Work instruction
Could you return the entire listing below exactly as written?

── Dataset extract ──

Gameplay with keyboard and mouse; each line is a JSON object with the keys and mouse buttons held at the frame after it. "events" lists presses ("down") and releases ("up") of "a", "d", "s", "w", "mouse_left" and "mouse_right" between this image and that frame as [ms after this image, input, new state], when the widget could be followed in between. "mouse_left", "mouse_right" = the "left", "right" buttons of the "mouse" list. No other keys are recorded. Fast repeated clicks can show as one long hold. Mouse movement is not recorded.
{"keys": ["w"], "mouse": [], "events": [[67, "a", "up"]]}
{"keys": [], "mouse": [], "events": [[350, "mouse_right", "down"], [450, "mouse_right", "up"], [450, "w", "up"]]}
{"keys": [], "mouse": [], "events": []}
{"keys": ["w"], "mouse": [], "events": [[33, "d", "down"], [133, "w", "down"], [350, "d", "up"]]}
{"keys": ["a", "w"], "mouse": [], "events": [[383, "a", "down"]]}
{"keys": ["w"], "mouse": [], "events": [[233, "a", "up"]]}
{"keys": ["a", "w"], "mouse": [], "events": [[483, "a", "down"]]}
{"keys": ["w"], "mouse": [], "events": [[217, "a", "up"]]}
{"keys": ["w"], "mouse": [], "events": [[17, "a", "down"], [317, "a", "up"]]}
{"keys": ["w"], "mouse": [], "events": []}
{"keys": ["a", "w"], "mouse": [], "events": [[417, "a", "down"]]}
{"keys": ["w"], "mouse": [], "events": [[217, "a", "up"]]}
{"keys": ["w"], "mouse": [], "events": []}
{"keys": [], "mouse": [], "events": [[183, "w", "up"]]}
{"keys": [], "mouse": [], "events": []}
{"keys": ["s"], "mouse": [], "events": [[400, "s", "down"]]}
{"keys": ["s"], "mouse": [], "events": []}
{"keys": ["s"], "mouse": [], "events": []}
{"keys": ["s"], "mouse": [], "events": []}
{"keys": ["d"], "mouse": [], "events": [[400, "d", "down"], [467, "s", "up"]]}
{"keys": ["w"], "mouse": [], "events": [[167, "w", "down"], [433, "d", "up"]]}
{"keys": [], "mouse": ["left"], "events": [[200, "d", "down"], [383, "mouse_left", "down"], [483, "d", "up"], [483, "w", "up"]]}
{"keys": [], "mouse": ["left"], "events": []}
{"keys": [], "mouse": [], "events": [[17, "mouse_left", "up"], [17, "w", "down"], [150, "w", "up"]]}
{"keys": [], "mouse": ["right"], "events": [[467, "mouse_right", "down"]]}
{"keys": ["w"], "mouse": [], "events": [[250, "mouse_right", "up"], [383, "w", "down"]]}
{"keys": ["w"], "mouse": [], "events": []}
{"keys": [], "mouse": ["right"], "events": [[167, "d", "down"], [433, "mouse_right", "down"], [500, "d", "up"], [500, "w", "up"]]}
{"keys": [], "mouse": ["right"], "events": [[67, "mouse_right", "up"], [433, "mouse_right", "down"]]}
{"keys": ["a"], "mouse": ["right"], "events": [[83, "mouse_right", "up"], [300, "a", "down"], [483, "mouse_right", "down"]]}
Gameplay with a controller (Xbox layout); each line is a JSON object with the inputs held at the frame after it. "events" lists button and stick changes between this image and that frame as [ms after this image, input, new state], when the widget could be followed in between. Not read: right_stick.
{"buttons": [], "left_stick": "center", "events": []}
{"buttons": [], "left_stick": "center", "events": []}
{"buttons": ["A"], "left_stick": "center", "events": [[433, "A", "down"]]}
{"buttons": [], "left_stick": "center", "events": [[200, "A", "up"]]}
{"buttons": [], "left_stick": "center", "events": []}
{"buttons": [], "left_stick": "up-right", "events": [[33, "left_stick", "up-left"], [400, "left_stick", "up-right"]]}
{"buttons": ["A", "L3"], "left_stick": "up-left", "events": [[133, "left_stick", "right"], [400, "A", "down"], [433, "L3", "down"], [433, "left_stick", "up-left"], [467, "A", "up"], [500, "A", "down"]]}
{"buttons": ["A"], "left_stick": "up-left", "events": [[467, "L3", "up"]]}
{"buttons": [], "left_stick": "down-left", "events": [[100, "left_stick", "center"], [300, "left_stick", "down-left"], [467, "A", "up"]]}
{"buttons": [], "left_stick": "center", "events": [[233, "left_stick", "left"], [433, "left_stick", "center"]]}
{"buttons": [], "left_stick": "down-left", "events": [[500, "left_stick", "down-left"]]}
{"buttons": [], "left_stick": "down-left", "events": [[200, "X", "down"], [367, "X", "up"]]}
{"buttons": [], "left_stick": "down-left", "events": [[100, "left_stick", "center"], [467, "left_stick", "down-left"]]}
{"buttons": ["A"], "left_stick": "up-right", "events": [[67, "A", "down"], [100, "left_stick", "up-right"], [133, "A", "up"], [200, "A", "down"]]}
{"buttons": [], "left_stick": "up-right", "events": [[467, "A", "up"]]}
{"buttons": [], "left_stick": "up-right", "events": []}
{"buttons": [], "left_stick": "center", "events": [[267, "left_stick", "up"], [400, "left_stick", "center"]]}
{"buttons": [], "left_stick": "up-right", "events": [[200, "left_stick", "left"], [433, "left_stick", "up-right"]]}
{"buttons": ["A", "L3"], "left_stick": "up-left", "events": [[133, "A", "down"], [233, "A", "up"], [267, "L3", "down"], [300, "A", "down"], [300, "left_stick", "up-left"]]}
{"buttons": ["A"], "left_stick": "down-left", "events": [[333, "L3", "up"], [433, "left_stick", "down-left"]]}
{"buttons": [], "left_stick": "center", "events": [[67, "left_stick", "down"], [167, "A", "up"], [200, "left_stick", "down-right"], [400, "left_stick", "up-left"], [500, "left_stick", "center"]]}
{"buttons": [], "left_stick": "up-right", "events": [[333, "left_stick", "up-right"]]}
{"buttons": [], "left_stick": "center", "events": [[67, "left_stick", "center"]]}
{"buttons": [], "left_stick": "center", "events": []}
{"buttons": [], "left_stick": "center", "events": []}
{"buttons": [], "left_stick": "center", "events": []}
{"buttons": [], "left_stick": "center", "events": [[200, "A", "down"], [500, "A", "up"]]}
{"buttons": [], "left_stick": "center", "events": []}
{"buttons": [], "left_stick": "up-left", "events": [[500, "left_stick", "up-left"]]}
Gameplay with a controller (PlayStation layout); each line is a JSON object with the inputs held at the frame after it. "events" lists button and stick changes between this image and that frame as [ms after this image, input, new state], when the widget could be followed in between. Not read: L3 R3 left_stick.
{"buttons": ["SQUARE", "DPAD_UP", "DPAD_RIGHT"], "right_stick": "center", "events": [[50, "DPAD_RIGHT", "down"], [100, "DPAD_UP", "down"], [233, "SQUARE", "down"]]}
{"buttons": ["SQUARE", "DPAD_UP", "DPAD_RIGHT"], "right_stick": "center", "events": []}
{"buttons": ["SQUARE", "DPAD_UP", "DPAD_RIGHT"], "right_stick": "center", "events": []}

───

Solution for this problem
Gameplay with keyboard and mouse; each line is a JSON object with the keys and mouse buttons held at the frame after it. "events" lists presses ("down") and releases ("up") of "a", "d", "s", "w", "mouse_left" and "mouse_right" between this image and that frame as [ms after this image, input, new state], when the widget could be followed in between. "mouse_left", "mouse_right" = the "left", "right" buttons of the "mouse" list. No other keys are recorded. Fast repeated clicks can show as one long hold. Mouse movement is not recorded.
{"keys": ["w"], "mouse": [], "events": [[67, "a", "up"]]}
{"keys": [], "mouse": [], "events": [[350, "mouse_right", "down"], [450, "mouse_right", "up"], [450, "w", "up"]]}
{"keys": [], "mouse": [], "events": []}
{"keys": ["w"], "mouse": [], "events": [[33, "d", "down"], [133, "w", "down"], [350, "d", "up"]]}
{"keys": ["a", "w"], "mouse": [], "events": [[383, "a", "down"]]}
{"keys": ["w"], "mouse": [], "events": [[233, "a", "up"]]}
{"keys": ["a", "w"], "mouse": [], "events": [[483, "a", "down"]]}
{"keys": ["w"], "mouse": [], "events": [[217, "a", "up"]]}
{"keys": ["w"], "mouse": [], "events": [[17, "a", "down"], [317, "a", "up"]]}
{"keys": ["w"], "mouse": [], "events": []}
{"keys": ["a", "w"], "mouse": [], "events": [[417, "a", "down"]]}
{"keys": ["w"], "mouse": [], "events": [[217, "a", "up"]]}
{"keys": ["w"], "mouse": [], "events": []}
{"keys": [], "mouse": [], "events": [[183, "w", "up"]]}
{"keys": [], "mouse": [], "events": []}
{"keys": ["s"], "mouse": [], "events": [[400, "s", "down"]]}
{"keys": ["s"], "mouse": [], "events": []}
{"keys": ["s"], "mouse": [], "events": []}
{"keys": ["s"], "mouse": [], "events": []}
{"keys": ["d"], "mouse": [], "events": [[400, "d", "down"], [467, "s", "up"]]}
{"keys": ["w"], "mouse": [], "events": [[167, "w", "down"], [433, "d", "up"]]}
{"keys": [], "mouse": ["left"], "events": [[200, "d", "down"], [383, "mouse_left", "down"], [483, "d", "up"], [483, "w", "up"]]}
{"keys": [], "mouse": ["left"], "events": []}
{"keys": [], "mouse": [], "events": [[17, "mouse_left", "up"], [17, "w", "down"], [150, "w", "up"]]}
{"keys": [], "mouse": ["right"], "events": [[467, "mouse_right", "down"]]}
{"keys": ["w"], "mouse": [], "events": [[250, "mouse_right", "up"], [383, "w", "down"]]}
{"keys": ["w"], "mouse": [], "events": []}
{"keys": [], "mouse": ["right"], "events": [[167, "d", "down"], [433, "mouse_right", "down"], [500, "d", "up"], [500, "w", "up"]]}
{"keys": [], "mouse": ["right"], "events": [[67, "mouse_right", "up"], [433, "mouse_right", "down"]]}
{"keys": ["a"], "mouse": ["right"], "events": [[83, "mouse_right", "up"], [300, "a", "down"], [483, "mouse_right", "down"]]}
Gameplay with a controller (Xbox layout); each line is a JSON object with the inputs held at the frame after it. "events" lists button and stick changes between this image and that frame as [ms after this image, input, new state], when the widget could be followed in between. Not read: right_stick.
{"buttons": [], "left_stick": "center", "events": []}
{"buttons": [], "left_stick": "center", "events": []}
{"buttons": ["A"], "left_stick": "center", "events": [[433, "A", "down"]]}
{"buttons": [], "left_stick": "center", "events": [[200, "A", "up"]]}
{"buttons": [], "left_stick": "center", "events": []}
{"buttons": [], "left_stick": "up-right", "events": [[33, "left_stick", "up-left"], [400, "left_stick", "up-right"]]}
{"buttons": ["A", "L3"], "left_stick": "up-left", "events": [[133, "left_stick", "right"], [400, "A", "down"], [433, "L3", "down"], [433, "left_stick", "up-left"], [467, "A", "up"], [500, "A", "down"]]}
{"buttons": ["A"], "left_stick": "up-left", "events": [[467, "L3", "up"]]}
{"buttons": [], "left_stick": "down-left", "events": [[100, "left_stick", "center"], [300, "left_stick", "down-left"], [467, "A", "up"]]}
{"buttons": [], "left_stick": "center", "events": [[233, "left_stick", "left"], [433, "left_stick", "center"]]}
{"buttons": [], "left_stick": "down-left", "events": [[500, "left_stick", "down-left"]]}
{"buttons": [], "left_stick": "down-left", "events": [[200, "X", "down"], [367, "X", "up"]]}
{"buttons": [], "left_stick": "down-left", "events": [[100, "left_stick", "center"], [467, "left_stick", "down-left"]]}
{"buttons": ["A"], "left_stick": "up-right", "events": [[67, "A", "down"], [100, "left_stick", "up-right"], [133, "A", "up"], [200, "A", "down"]]}
{"buttons": [], "left_stick": "up-right", "events": [[467, "A", "up"]]}
{"buttons": [], "left_stick": "up-right", "events": []}
{"buttons": [], "left_stick": "center", "events": [[267, "left_stick", "up"], [400, "left_stick", "center"]]}
{"buttons": [], "left_stick": "up-right", "events": [[200, "left_stick", "left"], [433, "left_stick", "up-right"]]}
{"buttons": ["A", "L3"], "left_stick": "up-left", "events": [[133, "A", "down"], [233, "A", "up"], [267, "L3", "down"], [300, "A", "down"], [300, "left_stick", "up-left"]]}
{"buttons": ["A"], "left_stick": "down-left", "events": [[333, "L3", "up"], [433, "left_stick", "down-left"]]}
{"buttons": [], "left_stick": "center", "events": [[67, "left_stick", "down"], [167, "A", "up"], [200, "left_stick", "down-right"], [400, "left_stick", "up-left"], [500, "left_stick", "center"]]}
{"buttons": [], "left_stick": "up-right", "events": [[333, "left_stick", "up-right"]]}
{"buttons": [], "left_stick": "center", "events": [[67, "left_stick", "center"]]}
{"buttons": [], "left_stick": "center", "events": []}
{"buttons": [], "left_stick": "center", "events": []}
{"buttons": [], "left_stick": "center", "events": []}
{"buttons": [], "left_stick": "center", "events": [[200, "A", "down"], [500, "A", "up"]]}
{"buttons": [], "left_stick": "center", "events": []}
{"buttons": [], "left_stick": "up-left", "events": [[500, "left_stick", "up-left"]]}
Gameplay with a controller (PlayStation layout); each line is a JSON object with the inputs held at the frame after it. "events" lists button and stick changes between this image and that frame as [ms after this image, input, new state], when the widget could be followed in between. Not read: L3 R3 left_stick.
{"buttons": ["SQUARE", "DPAD_UP", "DPAD_RIGHT"], "right_stick": "center", "events": [[50, "DPAD_RIGHT", "down"], [100, "DPAD_UP", "down"], [233, "SQUARE", "down"]]}
{"buttons": ["SQUARE", "DPAD_UP", "DPAD_RIGHT"], "right_stick": "center", "events": []}
{"buttons": ["SQUARE", "DPAD_UP", "DPAD_RIGHT"], "right_stick": "center", "events": []}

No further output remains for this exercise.